Registro dos dez anos da Lei 10.261, de abril de 2001, que teve como objetivo adequar e humanizar o tratamento aos cidadãos que sofrem de transtornos mentais; e outros assuntos.

Autor
Lídice da Mata (PSB - Partido Socialista Brasileiro/BA)
Nome completo: Lídice da Mata e Souza
Casa
Senado Federal
Tipo
Discurso
Resumo por assunto
FEMINISMO. HOMENAGEM.:
  • Registro dos dez anos da Lei 10.261, de abril de 2001, que teve como objetivo adequar e humanizar o tratamento aos cidadãos que sofrem de transtornos mentais; e outros assuntos.
Publicação
Publicação no DSF de 11/08/2011 - Página 32395
Assunto
Outros > FEMINISMO. HOMENAGEM.
Indexação
  • NECESSIDADE, COMBATE, DISCRIMINAÇÃO SEXUAL, MULHER, MERCADO DE TRABALHO.
  • ANUNCIO, REALIZAÇÃO, SOLENIDADE, COMISSÃO DE ASSUNTOS SOCIAIS (CAS), HOMENAGEM, ANIVERSARIO, LEGISLAÇÃO, REFORMULAÇÃO, ASSISTENCIA PSIQUIATRICA.
  • HOMENAGEM POSTUMA, ANIVERSARIO, ESCRITOR, ESTADO DA BAHIA (BA).
  • HOMENAGEM, REALIZAÇÃO, FESTA, RELIGIÃO, MUNICIPIO, CACHOEIRA, ESTADO DA BAHIA (BA).
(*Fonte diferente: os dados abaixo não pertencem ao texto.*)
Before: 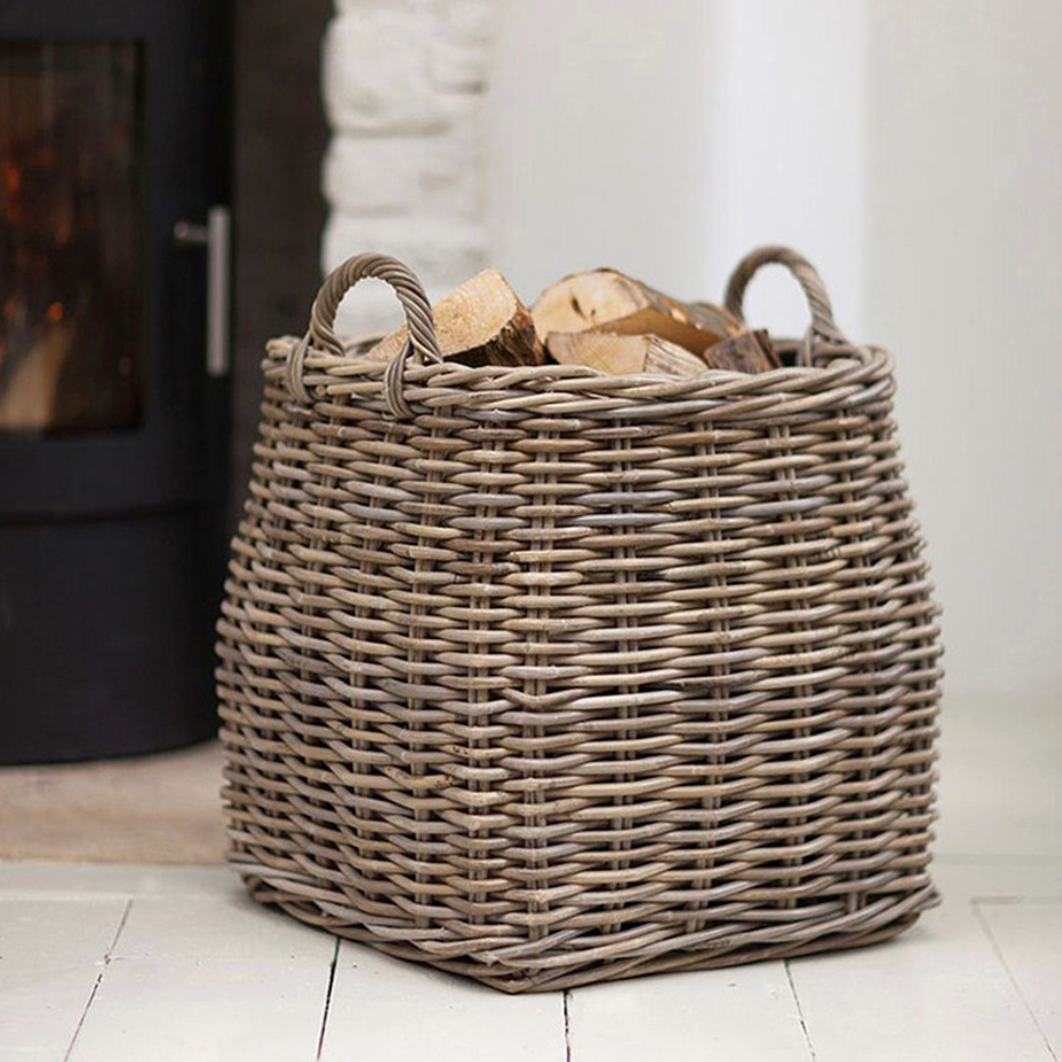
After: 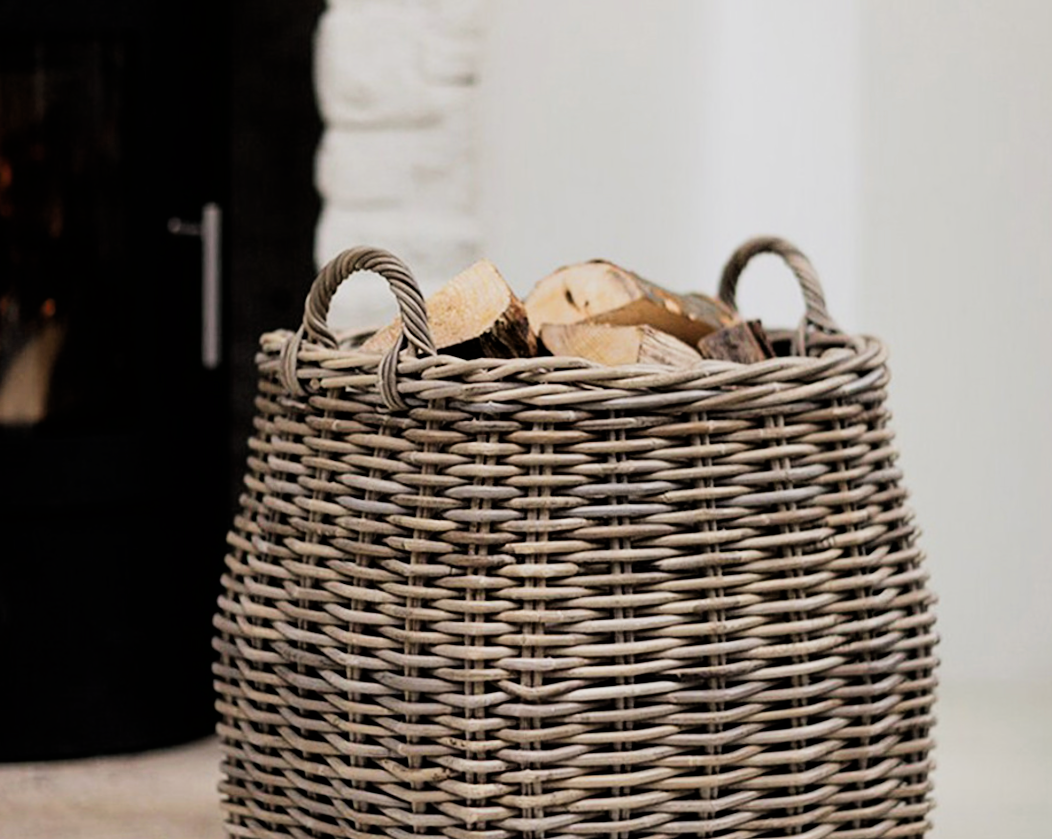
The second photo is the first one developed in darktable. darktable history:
filmic rgb: black relative exposure -5 EV, hardness 2.88, contrast 1.4, highlights saturation mix -30%
crop: bottom 19.644%
rotate and perspective: rotation -0.45°, automatic cropping original format, crop left 0.008, crop right 0.992, crop top 0.012, crop bottom 0.988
            A SRª LÍDICE DA MATA (Bloco/PSB - BA. Pronuncia o seguinte discurso. Sem revisão da oradora.) - Srª Presidente, Srªs e Srs. Senadores, quero lembrar à Senadora Vanessa Grazziotin, a quem tive a oportunidade de ouvir há pouco, que mais do que isso, Senadora Angela, o Ministro do Trabalho hoje nos disse na audiência pública na Comissão de Assuntos Sociais, Senadora Marta, a desvantagem da mulher no trabalho, comprovada em pesquisa realizada pelo Ministério do Trabalho. Está lá demonstrado que uma mulher de nível superior, exercendo as mesmas funções de um homem, tem o seu salário 30% menor que o de um homem.

            Acho importante esse registro. Ele ficou de nos enviar toda a documentação dessa pesquisa, pois acho que serve à bancada feminina neste momento, para pensarmos algumas medidas. É o entendimento da economia que, podendo ter um profissional com a mesma capacidade que outro, pagando menos, na hora da demissão, demite o que é mais caro, o que termina penalizando o homem, digamos assim.
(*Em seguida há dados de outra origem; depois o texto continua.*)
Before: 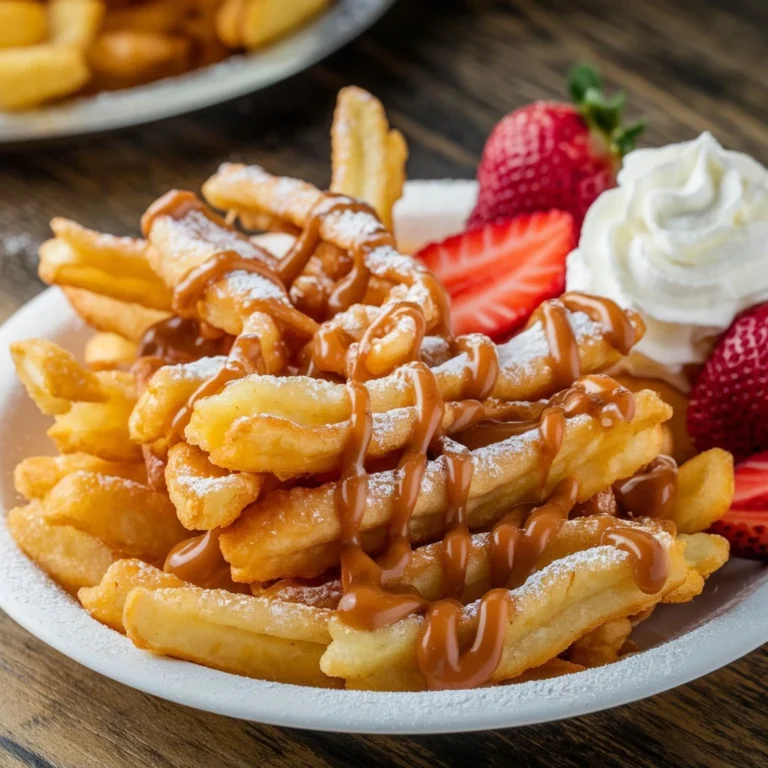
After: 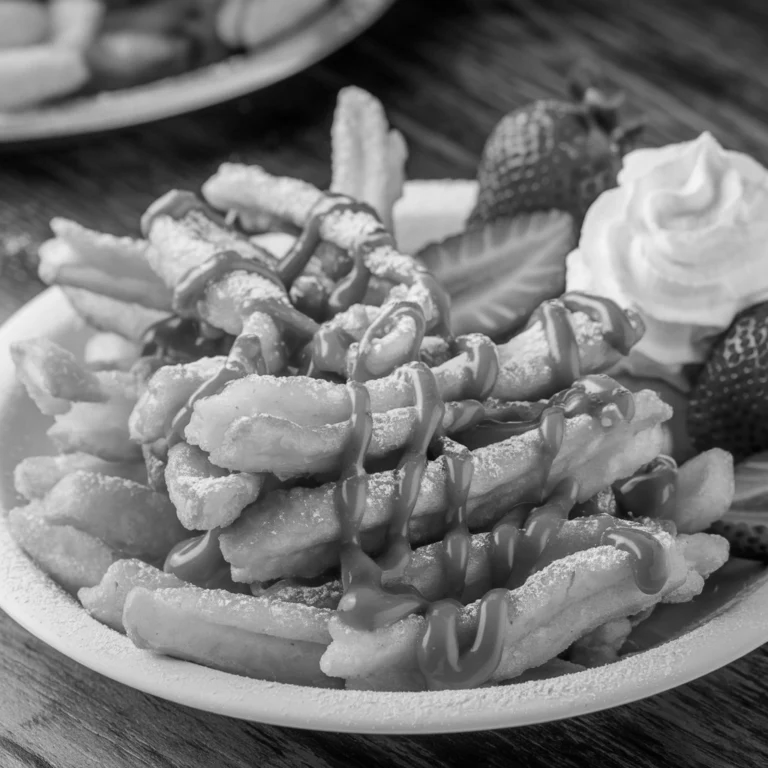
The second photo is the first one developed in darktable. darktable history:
monochrome: on, module defaults
white balance: red 0.924, blue 1.095
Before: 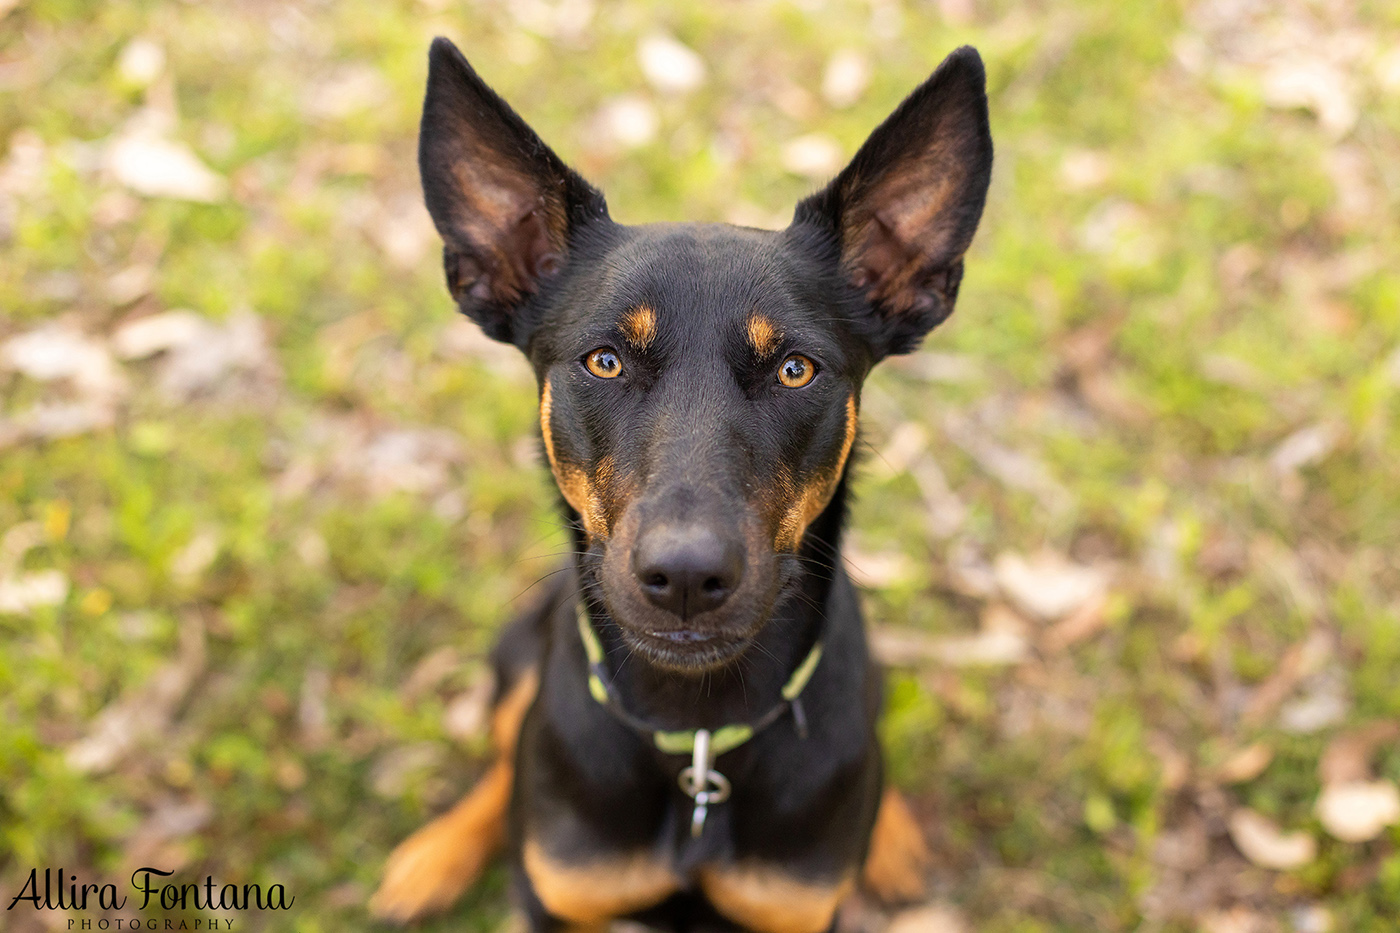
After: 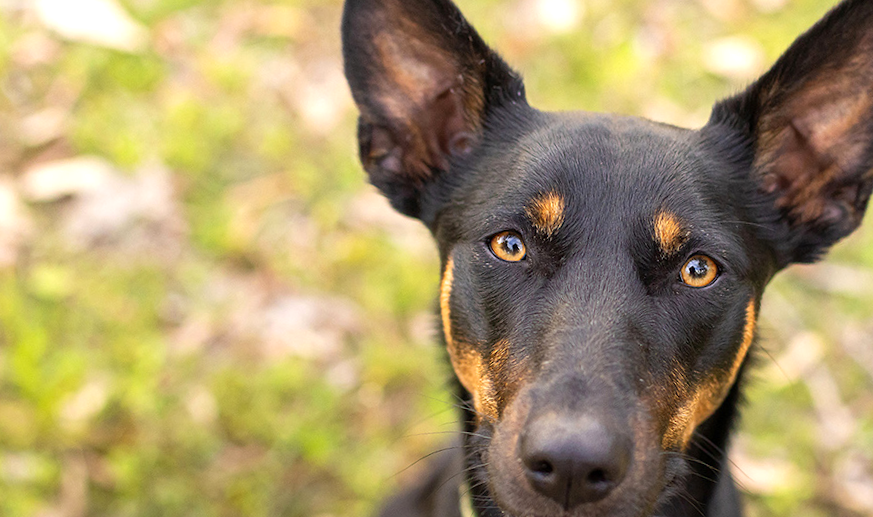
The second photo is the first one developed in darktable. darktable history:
exposure: exposure 0.258 EV, compensate highlight preservation false
crop and rotate: angle -4.99°, left 2.122%, top 6.945%, right 27.566%, bottom 30.519%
            Mas isso, na verdade, não passa de um jogo dos patrões que nos divide, porque os trabalhadores e as trabalhadoras devem, unidos, lutar por seus direitos. Nesse jogo econômico, o que está sendo provado é que, quanto mais valorizado for o trabalho da mulher, ou seja, quanto mais lutarmos pelo reconhecimento do nosso valor laborial, pela equiparação salarial com os homens, mais vamos contribuir para a economia do nosso País.

            Mas, Srª Presidente, Srªs e Srs. Senadores, eu gostaria de fazer três registros rápidos aqui hoje.

            O primeiro é que está fazendo dez anos a Lei nº 10.261, de abril de 2001, que teve como objetivo adequar e humanizar o tratamento aos cidadãos que sofrem de transtornos mentais. Está fazendo dez anos a reforma psiquiátrica no nosso País. Amanhã, a CAS, através da Subcomissão de Saúde, que, se não me engano, estimulada ou liderada pelo Senador Humberto Costa, Líder do PT, vai tratar exatamente disso, fazendo uma homenagem aos dez anos da reforma psiquiátrica fazendo um balanço dos dez anos de desenvolvimento dessa política pública.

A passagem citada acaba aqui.